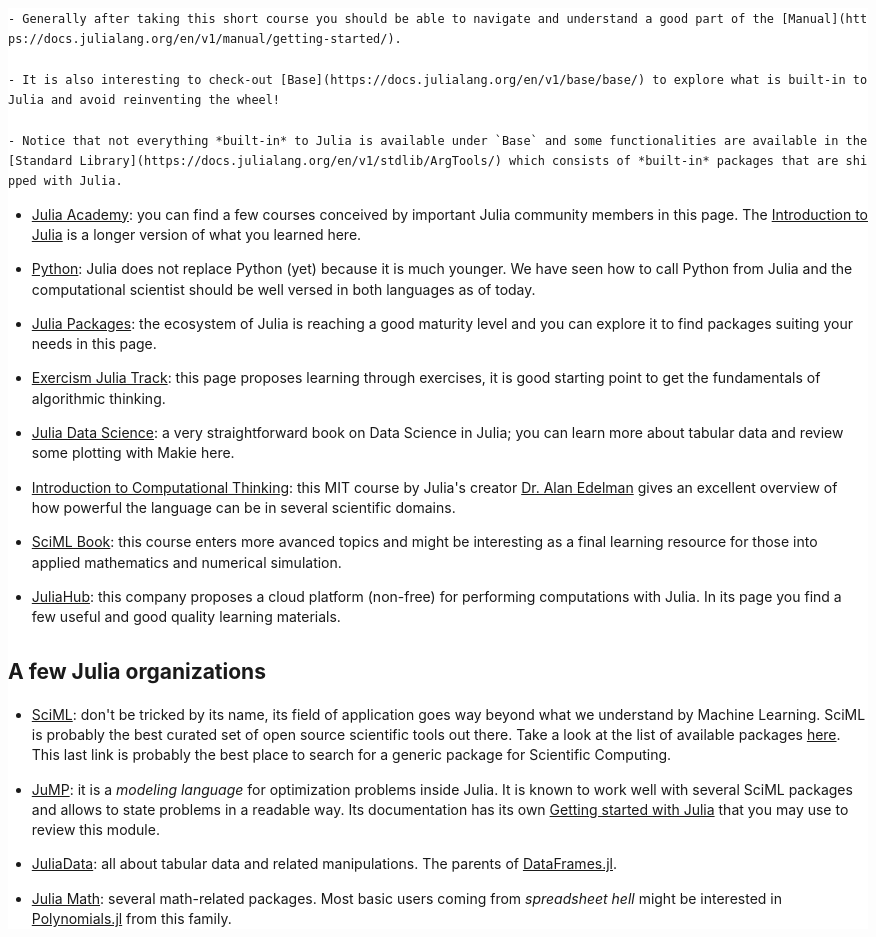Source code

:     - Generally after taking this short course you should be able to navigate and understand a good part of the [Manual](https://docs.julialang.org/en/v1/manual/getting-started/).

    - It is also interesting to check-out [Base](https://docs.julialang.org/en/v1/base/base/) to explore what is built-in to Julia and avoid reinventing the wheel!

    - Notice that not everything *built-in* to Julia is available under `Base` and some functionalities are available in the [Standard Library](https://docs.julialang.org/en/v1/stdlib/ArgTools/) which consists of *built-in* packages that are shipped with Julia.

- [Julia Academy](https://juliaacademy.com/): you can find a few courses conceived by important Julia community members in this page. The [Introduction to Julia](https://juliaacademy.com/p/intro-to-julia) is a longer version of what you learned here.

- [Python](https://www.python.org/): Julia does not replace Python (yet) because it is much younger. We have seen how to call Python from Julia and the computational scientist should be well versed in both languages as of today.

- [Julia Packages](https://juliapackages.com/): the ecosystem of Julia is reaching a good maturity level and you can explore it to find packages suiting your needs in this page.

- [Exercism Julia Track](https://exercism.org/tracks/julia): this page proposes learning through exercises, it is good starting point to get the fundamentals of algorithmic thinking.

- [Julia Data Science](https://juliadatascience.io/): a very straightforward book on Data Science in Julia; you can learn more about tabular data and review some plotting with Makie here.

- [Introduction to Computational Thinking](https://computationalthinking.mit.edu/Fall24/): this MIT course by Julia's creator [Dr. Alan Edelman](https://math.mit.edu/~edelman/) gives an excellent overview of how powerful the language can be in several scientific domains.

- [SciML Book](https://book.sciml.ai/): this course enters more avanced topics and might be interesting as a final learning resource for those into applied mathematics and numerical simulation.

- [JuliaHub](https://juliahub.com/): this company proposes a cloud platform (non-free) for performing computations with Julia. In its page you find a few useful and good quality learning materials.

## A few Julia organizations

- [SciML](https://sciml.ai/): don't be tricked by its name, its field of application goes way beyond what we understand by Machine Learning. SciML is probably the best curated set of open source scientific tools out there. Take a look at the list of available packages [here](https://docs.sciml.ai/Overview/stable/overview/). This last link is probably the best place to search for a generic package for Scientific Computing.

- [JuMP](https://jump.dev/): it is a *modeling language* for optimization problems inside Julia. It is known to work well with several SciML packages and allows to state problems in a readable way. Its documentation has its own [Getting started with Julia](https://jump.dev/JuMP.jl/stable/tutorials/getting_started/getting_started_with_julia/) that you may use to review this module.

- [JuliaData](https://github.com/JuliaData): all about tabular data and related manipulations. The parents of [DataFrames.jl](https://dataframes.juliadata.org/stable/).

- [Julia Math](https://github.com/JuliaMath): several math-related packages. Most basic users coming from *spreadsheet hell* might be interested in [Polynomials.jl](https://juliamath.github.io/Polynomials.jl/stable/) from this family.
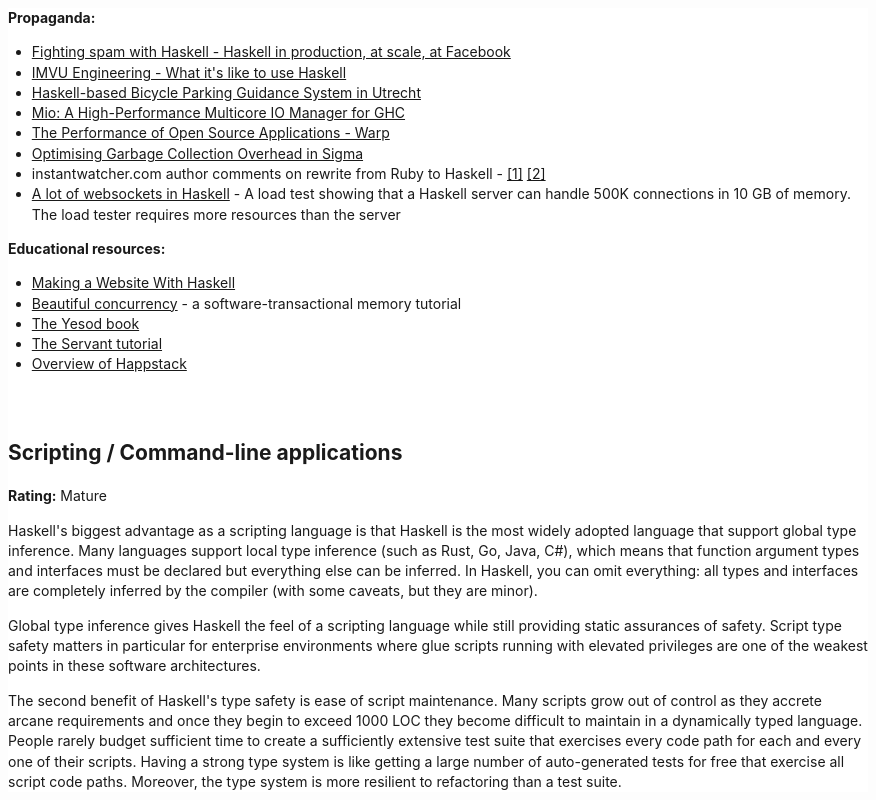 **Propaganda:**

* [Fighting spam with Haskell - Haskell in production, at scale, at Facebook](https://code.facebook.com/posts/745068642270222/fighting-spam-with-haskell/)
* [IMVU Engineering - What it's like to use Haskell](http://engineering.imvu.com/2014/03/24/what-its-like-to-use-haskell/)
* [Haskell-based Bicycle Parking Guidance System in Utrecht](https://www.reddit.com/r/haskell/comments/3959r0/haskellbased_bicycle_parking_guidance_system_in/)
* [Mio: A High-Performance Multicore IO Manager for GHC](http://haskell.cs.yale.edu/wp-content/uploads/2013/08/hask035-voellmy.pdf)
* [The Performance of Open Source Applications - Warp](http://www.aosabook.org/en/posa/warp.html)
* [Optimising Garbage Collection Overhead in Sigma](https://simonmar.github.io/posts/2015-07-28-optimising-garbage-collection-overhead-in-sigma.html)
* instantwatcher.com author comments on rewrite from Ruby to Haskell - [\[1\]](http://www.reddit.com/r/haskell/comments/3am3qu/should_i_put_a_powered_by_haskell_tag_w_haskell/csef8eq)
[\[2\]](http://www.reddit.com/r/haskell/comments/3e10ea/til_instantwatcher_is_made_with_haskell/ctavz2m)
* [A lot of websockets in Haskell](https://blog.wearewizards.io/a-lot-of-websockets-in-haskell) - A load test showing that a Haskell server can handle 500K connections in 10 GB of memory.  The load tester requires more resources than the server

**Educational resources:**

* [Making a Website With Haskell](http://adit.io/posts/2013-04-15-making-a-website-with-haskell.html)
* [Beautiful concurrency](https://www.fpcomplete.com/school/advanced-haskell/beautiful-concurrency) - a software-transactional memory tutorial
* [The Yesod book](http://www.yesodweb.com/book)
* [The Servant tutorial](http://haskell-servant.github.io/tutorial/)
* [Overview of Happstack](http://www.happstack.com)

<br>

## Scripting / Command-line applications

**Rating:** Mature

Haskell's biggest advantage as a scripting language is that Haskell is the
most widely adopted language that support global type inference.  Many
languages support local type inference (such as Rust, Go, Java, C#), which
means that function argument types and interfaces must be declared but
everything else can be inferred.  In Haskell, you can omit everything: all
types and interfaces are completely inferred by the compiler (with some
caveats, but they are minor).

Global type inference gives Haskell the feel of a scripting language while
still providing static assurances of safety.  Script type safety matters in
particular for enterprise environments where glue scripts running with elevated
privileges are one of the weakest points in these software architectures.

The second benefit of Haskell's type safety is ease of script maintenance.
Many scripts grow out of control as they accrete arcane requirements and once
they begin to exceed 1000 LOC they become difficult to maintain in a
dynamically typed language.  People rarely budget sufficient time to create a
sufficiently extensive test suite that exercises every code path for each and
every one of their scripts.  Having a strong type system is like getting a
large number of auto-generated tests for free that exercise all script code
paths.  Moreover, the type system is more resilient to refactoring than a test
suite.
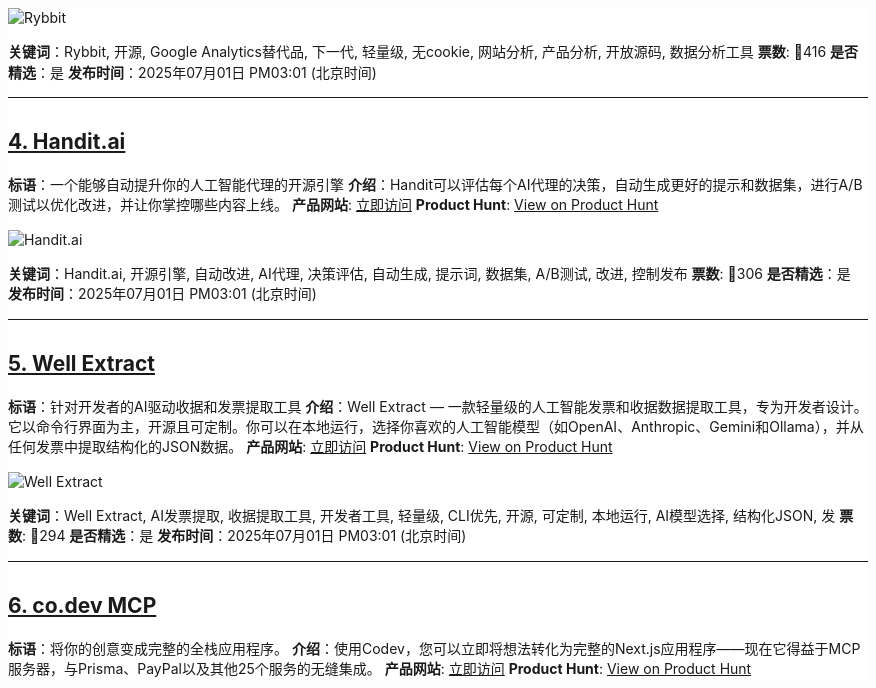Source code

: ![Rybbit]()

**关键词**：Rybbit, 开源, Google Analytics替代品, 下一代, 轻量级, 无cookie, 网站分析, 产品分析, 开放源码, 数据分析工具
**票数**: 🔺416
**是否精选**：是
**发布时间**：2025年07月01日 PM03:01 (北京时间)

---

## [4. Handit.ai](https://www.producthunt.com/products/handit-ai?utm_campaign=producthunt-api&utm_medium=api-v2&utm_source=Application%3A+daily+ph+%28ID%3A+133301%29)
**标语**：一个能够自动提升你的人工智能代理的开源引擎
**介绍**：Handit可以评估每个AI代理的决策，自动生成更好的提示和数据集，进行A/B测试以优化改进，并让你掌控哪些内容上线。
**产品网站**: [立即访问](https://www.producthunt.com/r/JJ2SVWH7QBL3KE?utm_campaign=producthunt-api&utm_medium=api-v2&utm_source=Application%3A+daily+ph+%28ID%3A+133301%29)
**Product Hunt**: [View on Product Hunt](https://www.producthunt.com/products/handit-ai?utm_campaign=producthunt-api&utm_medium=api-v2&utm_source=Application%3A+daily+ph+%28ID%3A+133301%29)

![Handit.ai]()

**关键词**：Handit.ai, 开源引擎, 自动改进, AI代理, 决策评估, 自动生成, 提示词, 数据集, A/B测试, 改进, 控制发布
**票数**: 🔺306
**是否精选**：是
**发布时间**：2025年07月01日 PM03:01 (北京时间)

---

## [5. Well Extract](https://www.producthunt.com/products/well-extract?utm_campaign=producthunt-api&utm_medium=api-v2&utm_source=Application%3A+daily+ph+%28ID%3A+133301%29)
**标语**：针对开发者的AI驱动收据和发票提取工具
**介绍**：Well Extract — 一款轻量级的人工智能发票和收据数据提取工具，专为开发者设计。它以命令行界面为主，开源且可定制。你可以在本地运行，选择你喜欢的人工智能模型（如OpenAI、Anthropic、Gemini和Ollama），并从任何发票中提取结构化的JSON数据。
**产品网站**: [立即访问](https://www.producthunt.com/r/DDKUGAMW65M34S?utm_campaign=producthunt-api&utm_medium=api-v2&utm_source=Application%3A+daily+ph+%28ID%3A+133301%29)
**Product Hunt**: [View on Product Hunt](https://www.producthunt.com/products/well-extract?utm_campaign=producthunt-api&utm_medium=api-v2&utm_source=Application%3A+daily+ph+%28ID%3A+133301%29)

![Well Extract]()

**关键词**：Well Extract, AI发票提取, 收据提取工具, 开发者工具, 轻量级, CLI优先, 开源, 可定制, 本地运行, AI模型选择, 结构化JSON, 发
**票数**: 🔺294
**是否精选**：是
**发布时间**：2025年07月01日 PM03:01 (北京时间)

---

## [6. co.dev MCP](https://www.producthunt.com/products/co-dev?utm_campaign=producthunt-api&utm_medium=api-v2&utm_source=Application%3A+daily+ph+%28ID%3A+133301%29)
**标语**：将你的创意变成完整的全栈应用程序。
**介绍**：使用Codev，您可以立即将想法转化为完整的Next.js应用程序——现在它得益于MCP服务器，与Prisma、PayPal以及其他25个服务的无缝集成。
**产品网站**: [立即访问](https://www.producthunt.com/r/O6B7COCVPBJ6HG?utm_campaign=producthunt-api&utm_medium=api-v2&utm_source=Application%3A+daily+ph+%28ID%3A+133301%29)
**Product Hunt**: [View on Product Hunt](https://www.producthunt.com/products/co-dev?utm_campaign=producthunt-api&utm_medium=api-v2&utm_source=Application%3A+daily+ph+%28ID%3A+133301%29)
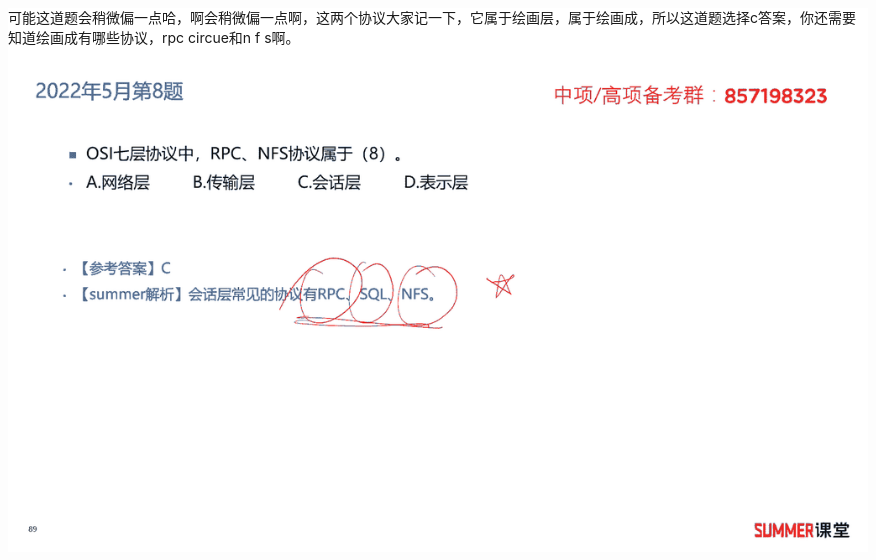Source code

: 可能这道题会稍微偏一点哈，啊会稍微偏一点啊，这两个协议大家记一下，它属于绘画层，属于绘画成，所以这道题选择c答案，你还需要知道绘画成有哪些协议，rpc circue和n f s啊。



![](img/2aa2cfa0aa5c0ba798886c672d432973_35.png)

☆ ☆ ☆ ☆

From the first line of the listing above, repeat every line through the one holding "- It is also". Both ends count, and pictures stay out.

RESPONSE BELOW =>
Source code

:     - Generally after taking this short course you should be able to navigate and understand a good part of the [Manual](https://docs.julialang.org/en/v1/manual/getting-started/).

    - It is also interesting to check-out [Base](https://docs.julialang.org/en/v1/base/base/) to explore what is built-in to Julia and avoid reinventing the wheel!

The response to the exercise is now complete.